Louise Harel semble y prendre goût et les citoyens viennent toujours en plus grand nombre lorsque la cheffe de l’opposition au conseil municipal est de passage dans Verdun.
Dimanche dernier, Louise Harel a attiré, malgré un temps superbe favorable aux activités extérieures, plus de 50 personnes à un petit déjeuner-rencontre au Centre culturel de Verdun. La politicienne d’expérience a ainsi renoué plus modestement avec une tradition montréalaise, celle des brunchs du dimanche matin du maire Jean Drapeau dans les sous-sols d’église. On doutait de l’efficacité de ces tournées dominicales, pourtant le Parti Civique du maire Drapeau raflait tous les sièges, ou presque, aux élections générales. Pour Vision Montréal, et surtout pour son chef Louise Harel, ces rencontres permettent au public de poser des questions et d’obtenir des réponses.
Par exemple à la question: comment récupérer l’argent volé par différentes entreprises de construction et de génie-conseil, Louise Harel a répondu qu’il faut trouver un moyen pour dédommager les citoyens de la collusion qui a sévi au cours des dernières années, sans pour autant détruire notre expertise. Madame Harel pense aux expériences semblables vécues en Suisse et à Amsterdam. Michel Nadeau de l’Institut sur la gouvernance sera consulté.
Par où doit-on commencer le ménage, d’ajouter un citoyen: «Nous réclamons depuis des années un commissaire à l’éthique avec des pouvoirs d’enquête», affirme Louise Harel en insistant sur l’imputabilité accrue des fonctionnaires et des élus. L’octroi de contrats à la ville et dans les arrondissements sera scruté à la loupe, dit-elle.

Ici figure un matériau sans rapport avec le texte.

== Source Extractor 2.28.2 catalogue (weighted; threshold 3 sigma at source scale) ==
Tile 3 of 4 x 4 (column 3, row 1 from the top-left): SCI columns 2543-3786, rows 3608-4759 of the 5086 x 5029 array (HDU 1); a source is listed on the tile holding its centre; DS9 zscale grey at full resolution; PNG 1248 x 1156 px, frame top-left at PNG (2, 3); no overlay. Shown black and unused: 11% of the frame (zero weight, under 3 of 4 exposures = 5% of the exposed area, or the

À propos du règlement P-6 qui permet des arrestations de masse lorsqu’une manifestation est illégale parce qu’il n’y a pas eu de dévoilement d’itinéraire et qui autorise l’imposition d’amendes salées aux contrevenants, Louise Harel estime que ces arrestations ne sont pas la solution. La cheffe de Vision Montréal préconise plutôt la formation d’un comité de travail afin de réfléchir sur le meilleur moyen de concilier le droit de manifester et la sécurité publique.
Abordant le dossier de la densification, un sujet controversé dans l’esprit de nombreux Verdunois, Louise Harel a d’abord insisté sur l’importance de créer des milieux de vie de qualité pour les familles. «La densification doit donc être un moyen et non une fin en soi», selon la cheffe de l’opposition, qui insiste sur l’accessibilité aux transports en commun, l’accroissement des logements familiaux et le verdissement des quartiers.